At Wendy Buglio Consulting, we are always trying to figure out our client’s motivation. What are their priorities, and what is preventing them from reaching their ideal living situation? We ask our clients to stop and visualize how their ideal living space would look and function. Then we ask the tough questions, “What is stopping you from achieving your goal?” We do this because once our clients can picture what they want in their lives, they are better able to prioritize if keeping the clutter is preventing or helping their dreams. In the case of my client, she figured out that having her basement remodeled for an extra home office was a bigger priority than trying to find better homes for all the boxes in her basement.

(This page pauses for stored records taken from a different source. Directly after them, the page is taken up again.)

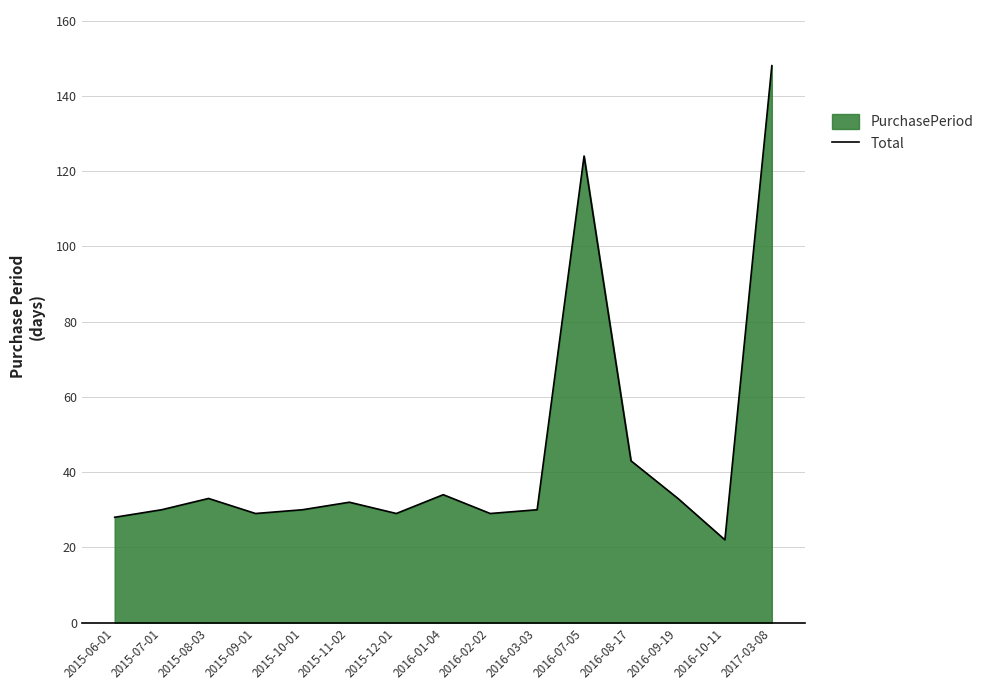

Reading left to right, what are all the values shown in this chart?

28	30	33	29	30	32	29	34	29	30	124	43	33	22	148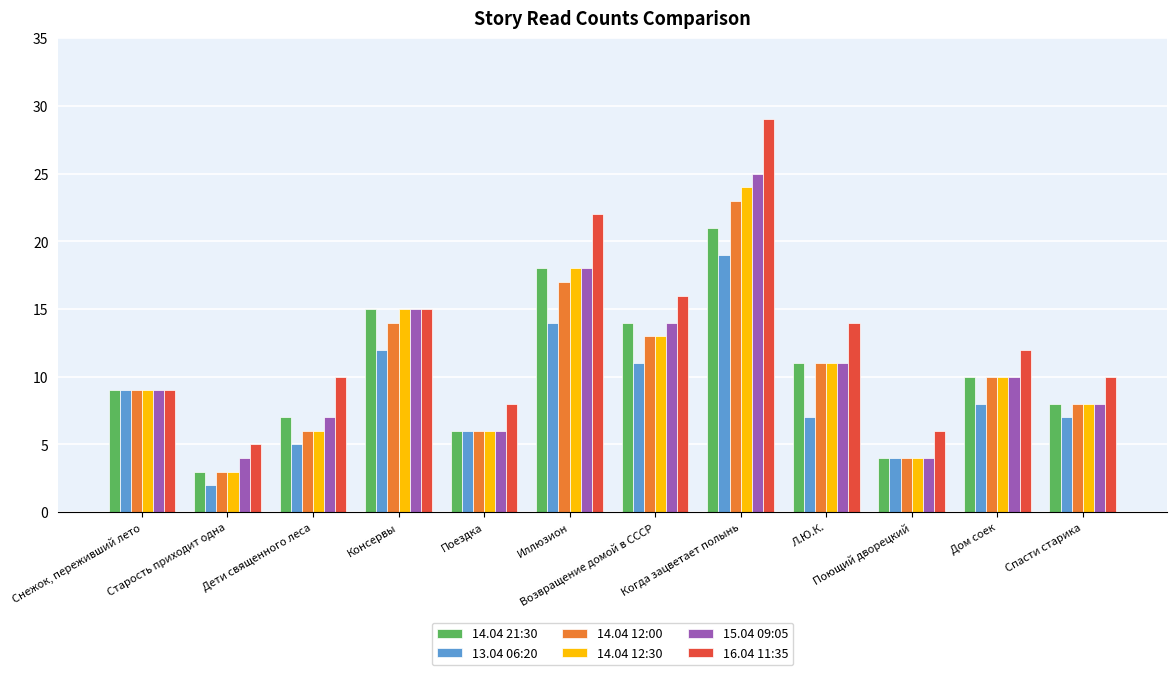

Reading left to right, what are all the values shown in this chart?

14.04 21:30: Снежок, переживший лето=9	Старость приходит одна=3	Дети священного леса=7	Консервы=15	Поездка=6	Иллюзион=18	Возвращение домой в СССР=14	Когда зацветает полынь=21	Л.Ю.К.=11	Поющий дворецкий=4	Дом соек=10	Спасти старика=8
13.04 06:20: Снежок, переживший лето=9	Старость приходит одна=2	Дети священного леса=5	Консервы=12	Поездка=6	Иллюзион=14	Возвращение домой в СССР=11	Когда зацветает полынь=19	Л.Ю.К.=7	Поющий дворецкий=4	Дом соек=8	Спасти старика=7
14.04 12:00: Снежок, переживший лето=9	Старость приходит одна=3	Дети священного леса=6	Консервы=14	Поездка=6	Иллюзион=17	Возвращение домой в СССР=13	Когда зацветает полынь=23	Л.Ю.К.=11	Поющий дворецкий=4	Дом соек=10	Спасти старика=8
14.04 12:30: Снежок, переживший лето=9	Старость приходит одна=3	Дети священного леса=6	Консервы=15	Поездка=6	Иллюзион=18	Возвращение домой в СССР=13	Когда зацветает полынь=24	Л.Ю.К.=11	Поющий дворецкий=4	Дом соек=10	Спасти старика=8
15.04 09:05: Снежок, переживший лето=9	Старость приходит одна=4	Дети священного леса=7	Консервы=15	Поездка=6	Иллюзион=18	Возвращение домой в СССР=14	Когда зацветает полынь=25	Л.Ю.К.=11	Поющий дворецкий=4	Дом соек=10	Спасти старика=8
16.04 11:35: Снежок, переживший лето=9	Старость приходит одна=5	Дети священного леса=10	Консервы=15	Поездка=8	Иллюзион=22	Возвращение домой в СССР=16	Когда зацветает полынь=29	Л.Ю.К.=14	Поющий дворецкий=6	Дом соек=12	Спасти старика=10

She stopped letting her stuff dictate her time and environment.


Another tool we use to help our clients once they are motivated is a plan of action. I sat with my client and discussed all the steps she would need to achieve that basement office, from what needed to be donated/thrown out, to renting pods, to finding a contractor, to defining what would be coming back into the basement and where. Each week, we attack a closet size area of the basement and continue to move her dream forward. Instead of asking herself if she wants to keep something, she is looking at the item and asking if it helps her reach her goal. My client is able to make faster decisions about what stays and what goes. She still has items she encounters where making a decision is hard, and that is okay. We put it aside and marked it to look at after the construction. By setting specific goals, we are not working toward an amorphous end but a clear result (an office in her basement).


Getting rid of all those boxes at the beginning of her project was the easy win she needed for two reasons:


1) It quickly showed her that she could make progress.

2) It eliminated the custodial responsibility she felt in trying to find those boxes new homes.


Without that burden of responsibility, my client had more time, space, and energy to devote to her priorities, giving her the burst of motivation to reach her priorities.